After the strike ended, workers returned to work to find that their time out on strike had been deducted from their UPT banks, a move that union workers saw as direct retaliation for protected concerted activity. UPT exists "as a bank of hours that Amazon workers can use for unscheduled leave and emergencies," the union said in their statement. "The company effectively uses UPT as an attendance policy, and Amazon may terminate workers when they run out of it."
"This issue of UPT is kind of a unique Amazon thing," said Josh Black, labor organizer and Amazon Warehouse worker in San Francisco. "Most of the other companies that we consider to be in the same industry, like UPS, and FedEx and DHL, they don't really have this concept of unpaid time off because they have enough paid time off to use for the sorts of emergencies that come up. Amazon is so greedy that they don't give us really ample paid time off at all."
The threat of losing UPT, and potentially their jobs, made organizing the 2024 strike more complex for shop floor organizers. "People were afraid that they would lose their jobs after going on strike," Black said. "In spite of that, people stood up, walked out and we had a very successful strike with a 48-hour continuous picket here in San Francisco." The NLRB later ruled in early 2025 that Amazon's practice of taking striking workers' UPT was illegal; a ruling that Amazon almost immediately appealed.
In the year that followed, rank-and-file workers organized marches on the boss to demand the UPT be refunded to affected workers while Teamsters lawyers went to bat during a lengthy process of appeals and mediated sessions. Black credits the work of shop floor organizers in mounting a strong pressure campaign against the retail giant. "I also think this is a real win for shop floor organizing," he said. "As much as it's a legal victory and negotiating victory, I think it's also [one for] worker power."
With the new settlement, workers will see their illegally-deducted time restored and feel assured that should they strike in the future, they will not lose their UPT. Amazon is also required to post a notice informing workers of their right to strike in each of their facilities nationwide. "This is the first major legal concession that Amazon has made in our struggle for recognition," Black said. "For [Amazon] to basically admit fault, come to a settlement, and not use their normal tactics shows that they knew they had no chance to win."

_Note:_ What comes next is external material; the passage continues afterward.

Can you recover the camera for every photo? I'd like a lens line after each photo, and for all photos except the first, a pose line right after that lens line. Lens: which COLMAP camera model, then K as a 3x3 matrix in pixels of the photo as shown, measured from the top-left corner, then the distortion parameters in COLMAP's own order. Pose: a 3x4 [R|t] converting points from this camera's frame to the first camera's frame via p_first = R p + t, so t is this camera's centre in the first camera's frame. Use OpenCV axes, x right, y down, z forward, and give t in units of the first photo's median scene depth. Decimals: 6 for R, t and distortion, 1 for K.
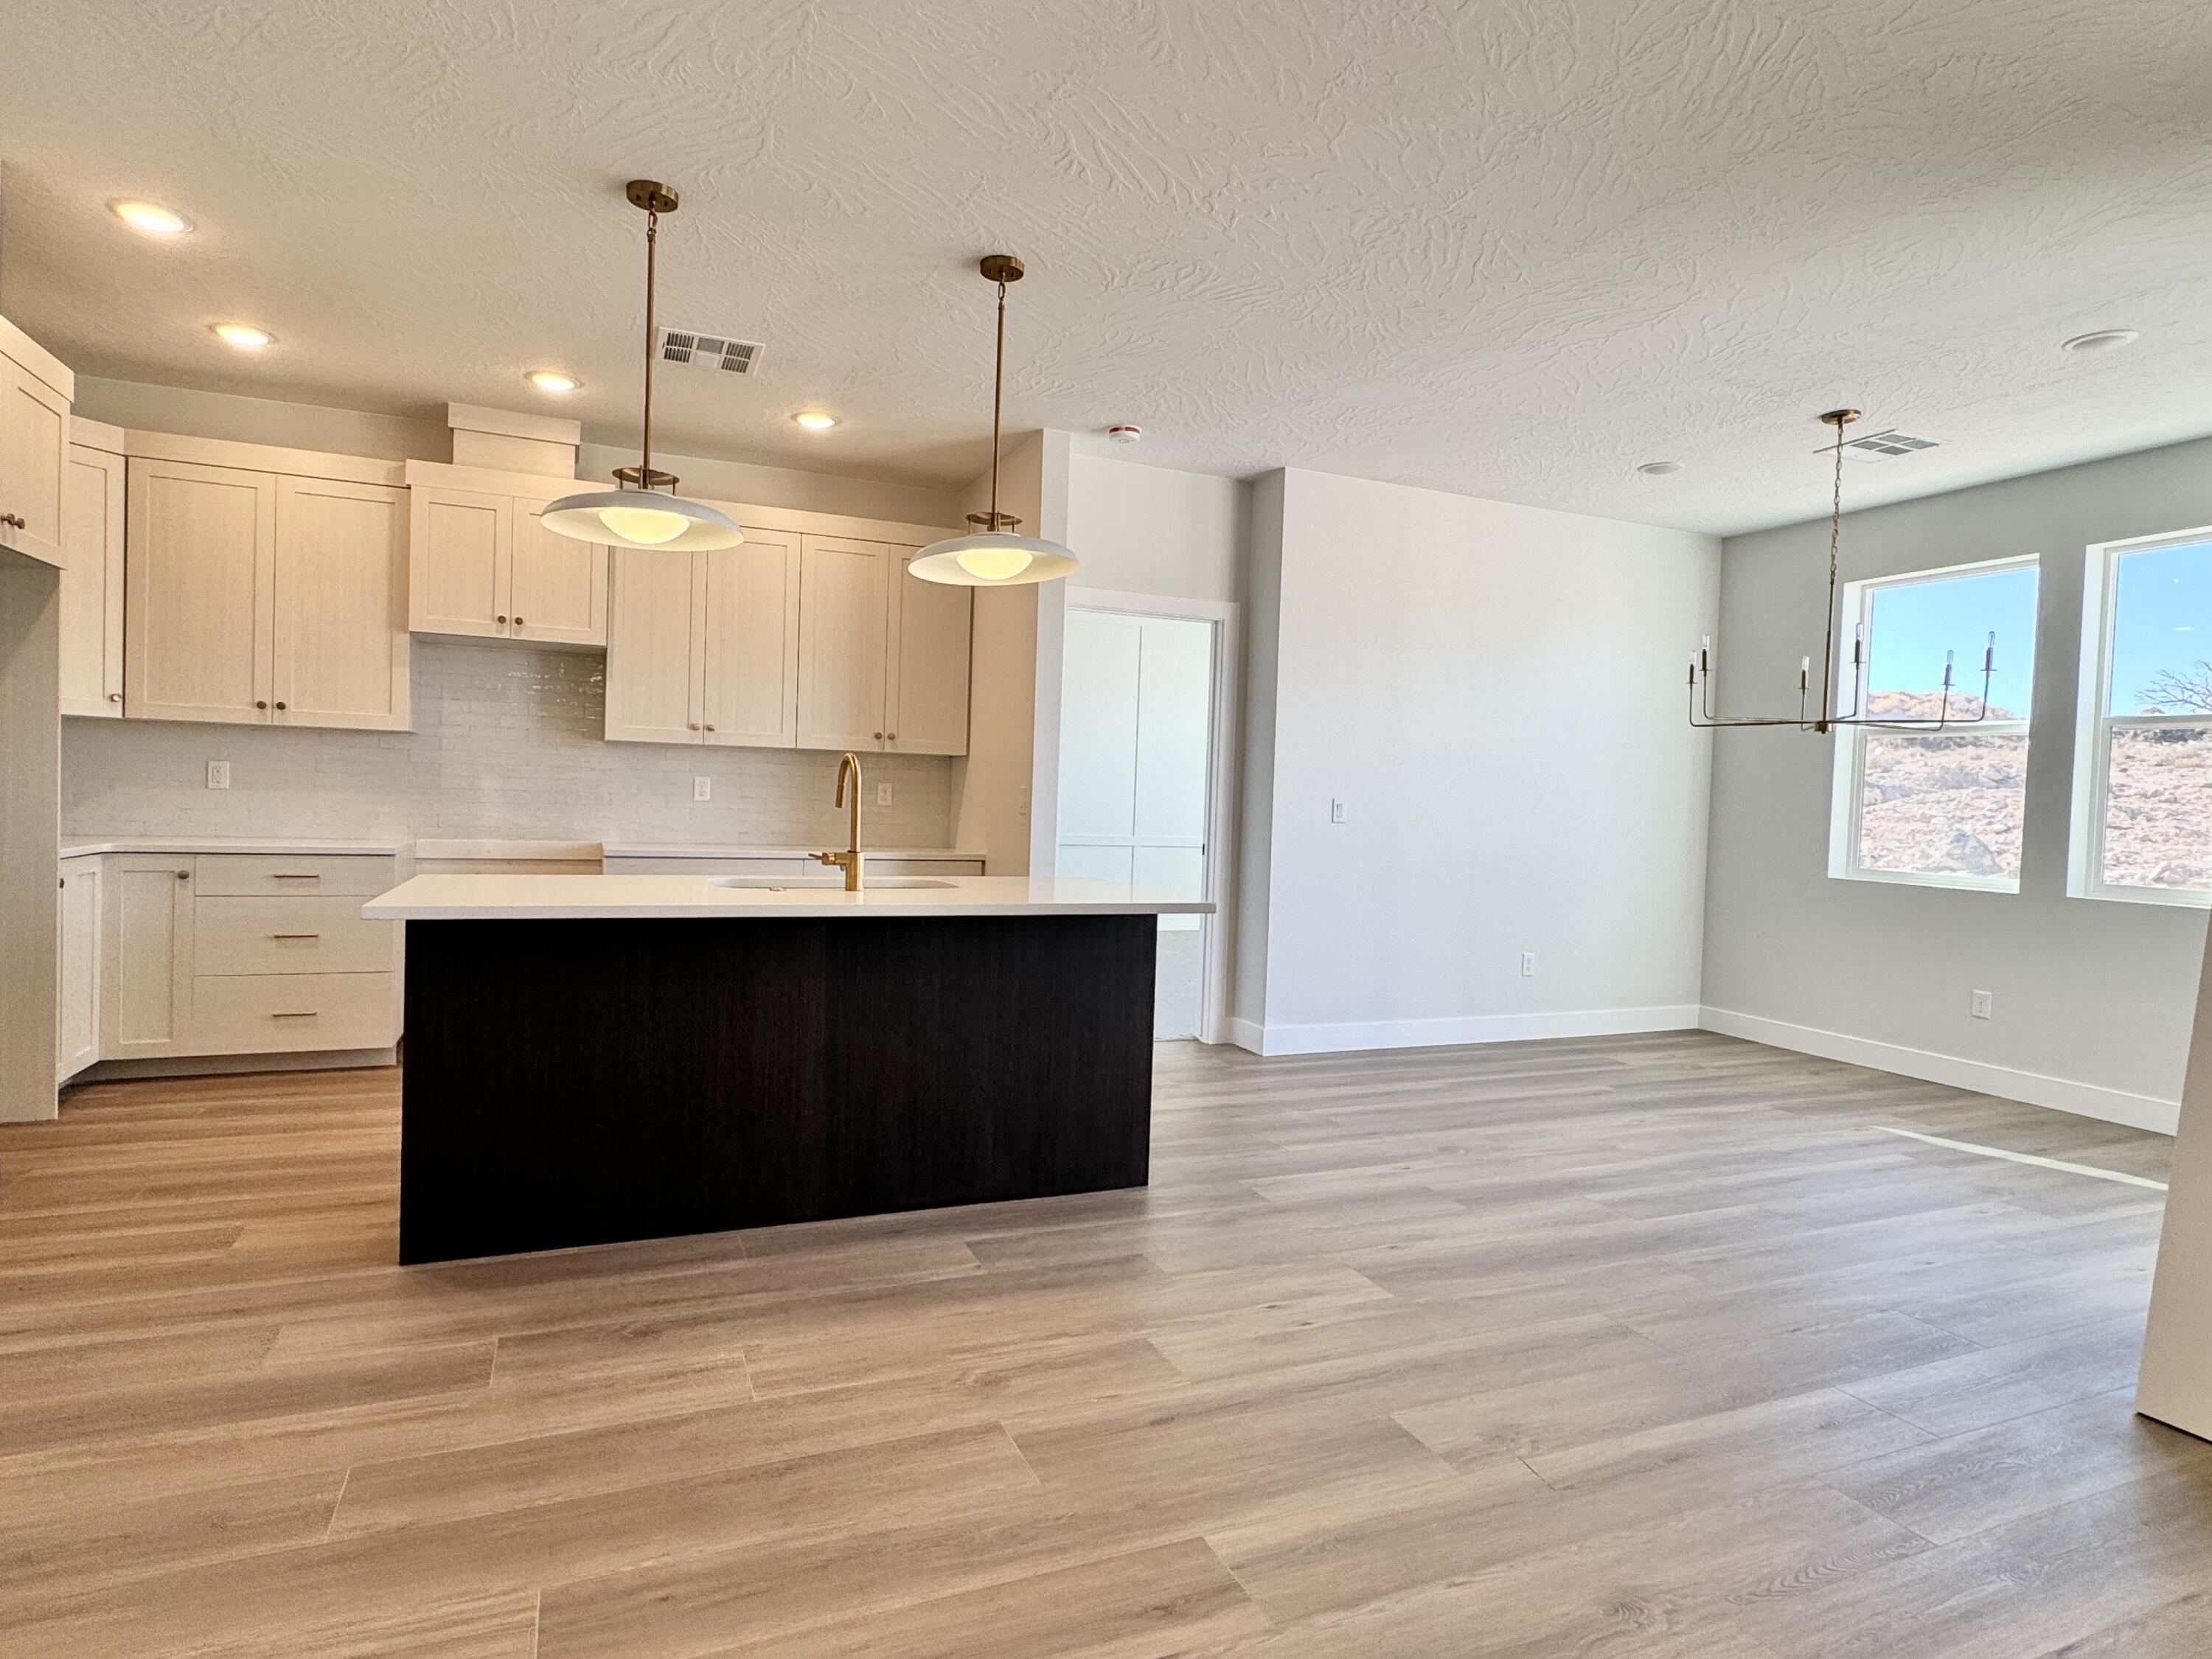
lens RADIAL K [[1209.5, 0, 1106.0], [0, 1209.5, 829.5], [0, 0, 1]] dist [-0.003144, -0.000456]
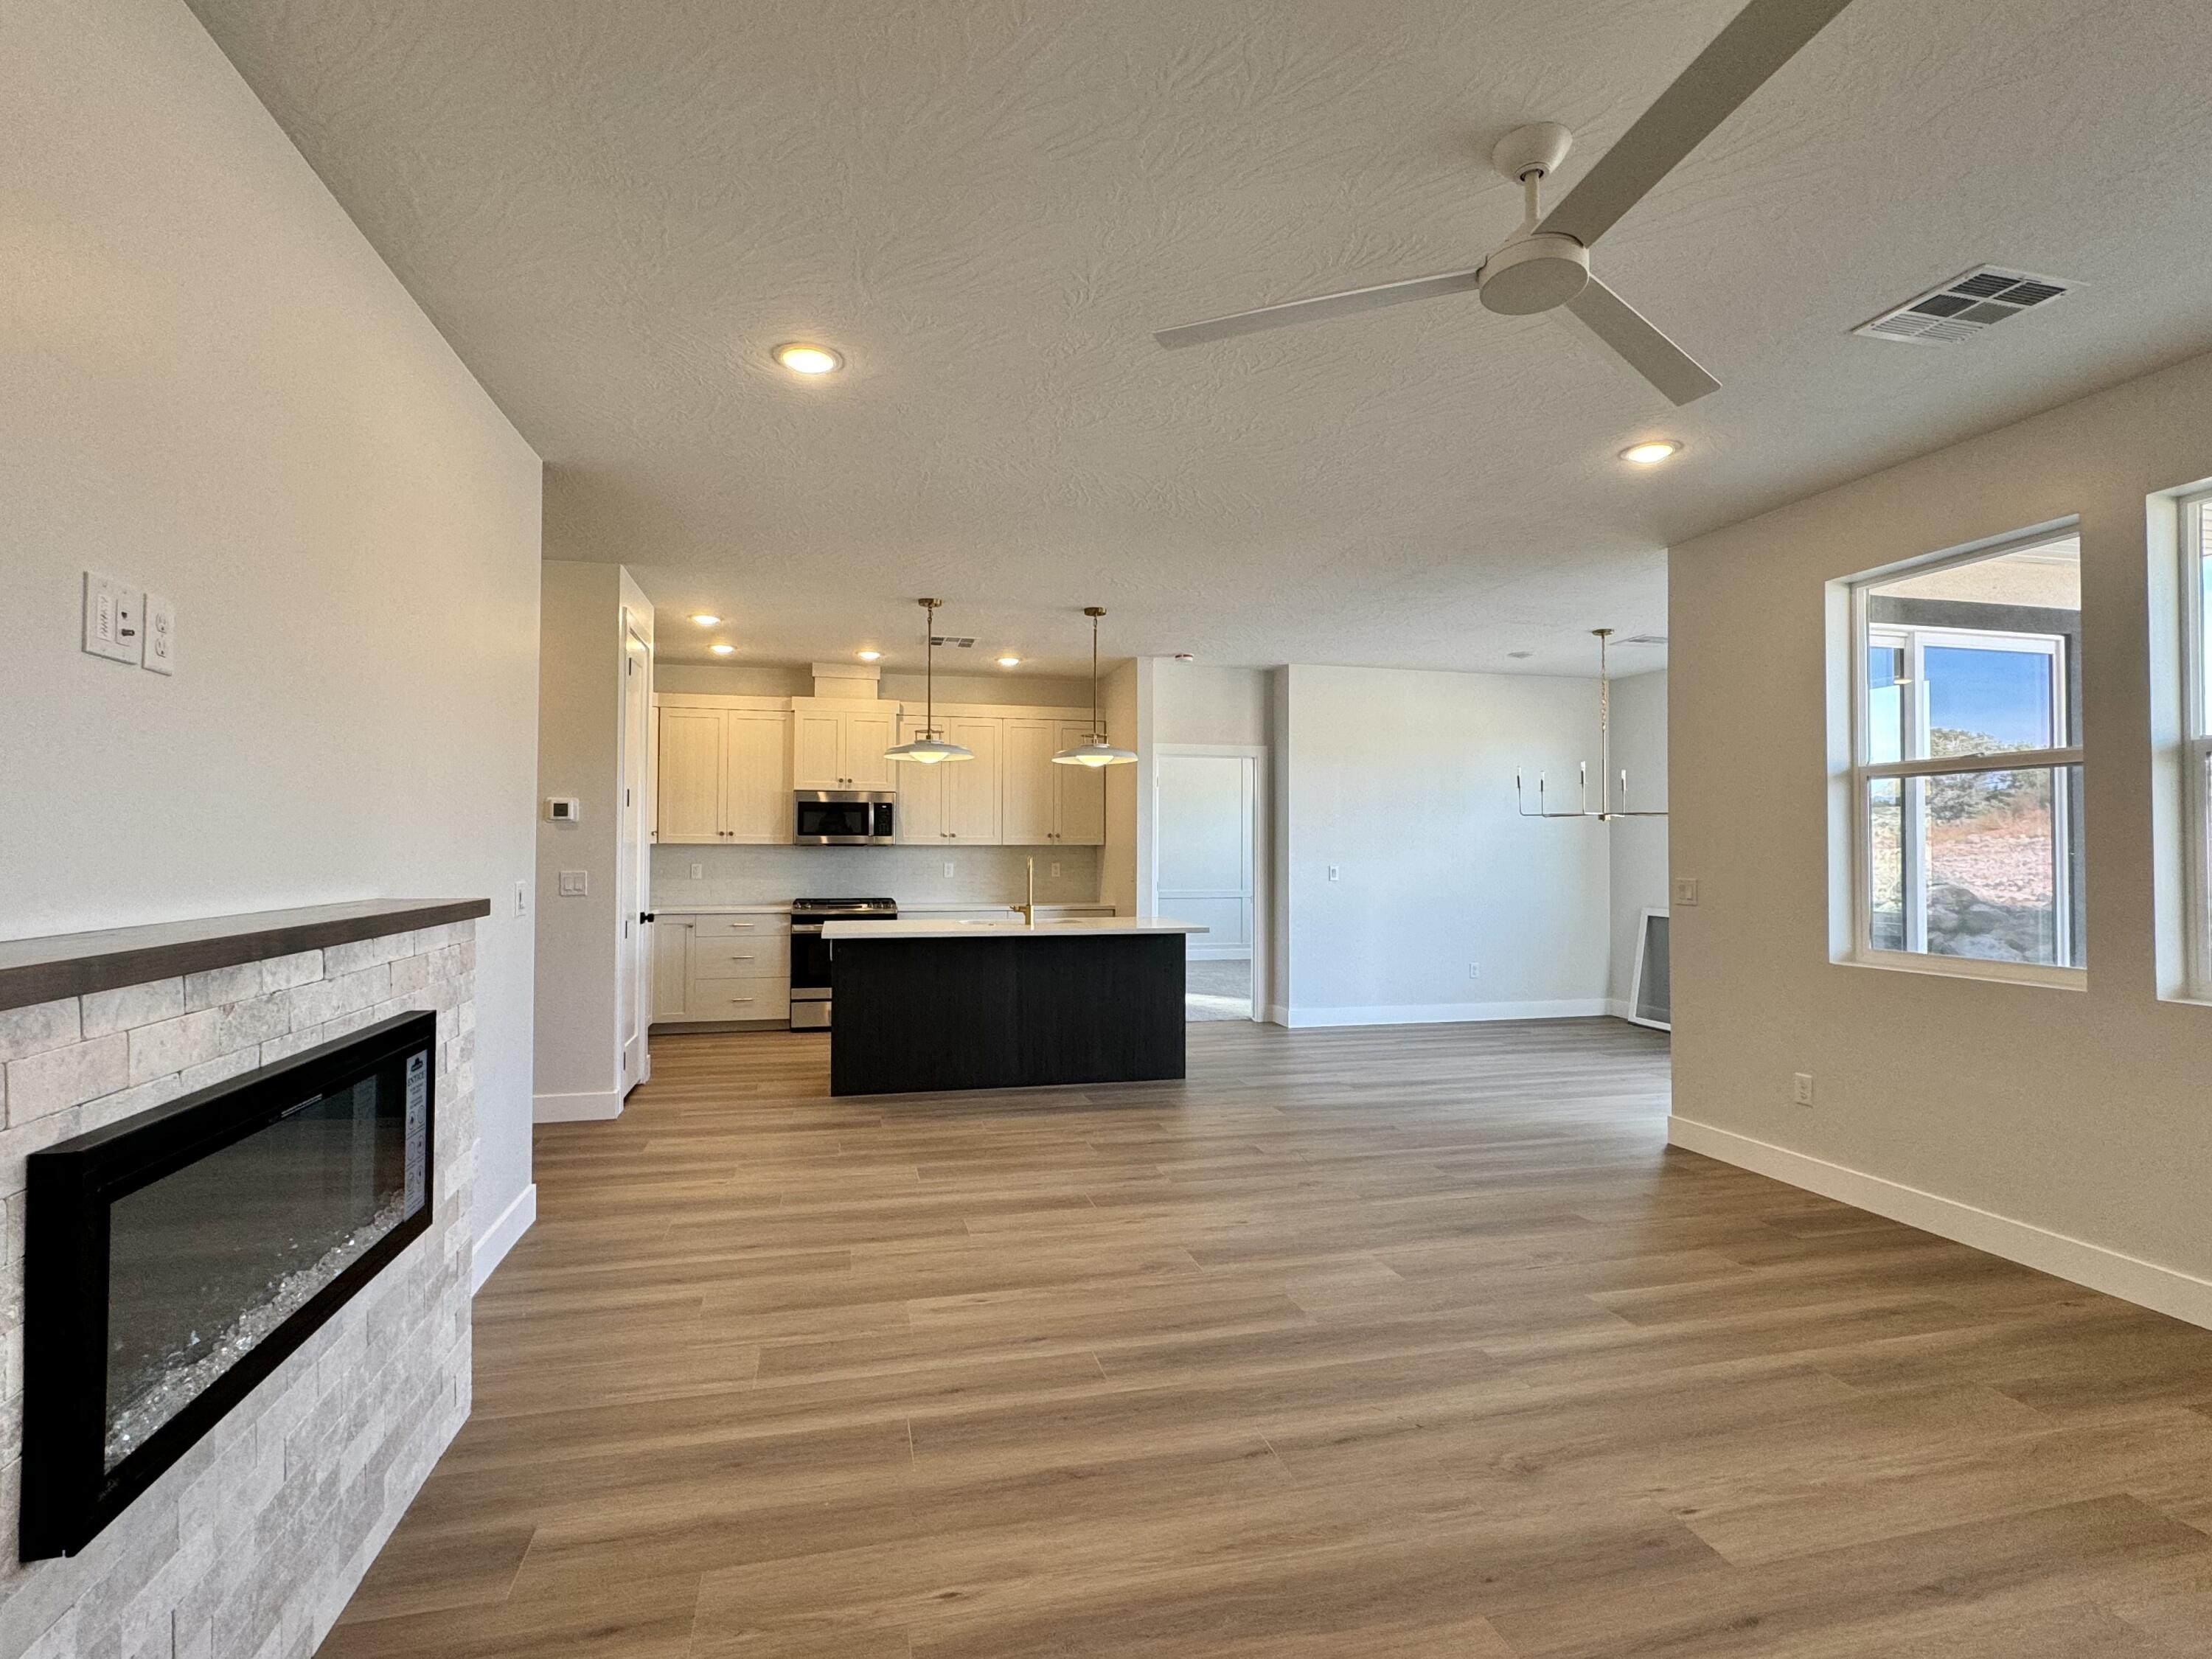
lens RADIAL K [[1083.6, 0, 1106.0], [0, 1083.6, 829.5], [0, 0, 1]] dist [0.002030, -0.000523]
pose [[0.986576, -0.033380, -0.159855, 0.182718], [0.025391, 0.998337, -0.051762, -0.009649], [0.161317, 0.047008, 0.985782, -0.663037]]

The settlement also opens doors for Teamsters organizers to ramp up new organizing efforts in warehouses across the country. "When workers organize together as Teamsters, we have the power to go toe-to-toe with the biggest corporations in the world — and to win," said Randy Korgan, Director of the Teamsters Amazon Division in a statement. "Amazon Teamsters dragged the world's largest retailer to the table kicking and screaming to try to fix the problems the company created for union members."
"This is a huge win for us," Black said. "They knew they were in the wrong and it's really going to embolden us going forward."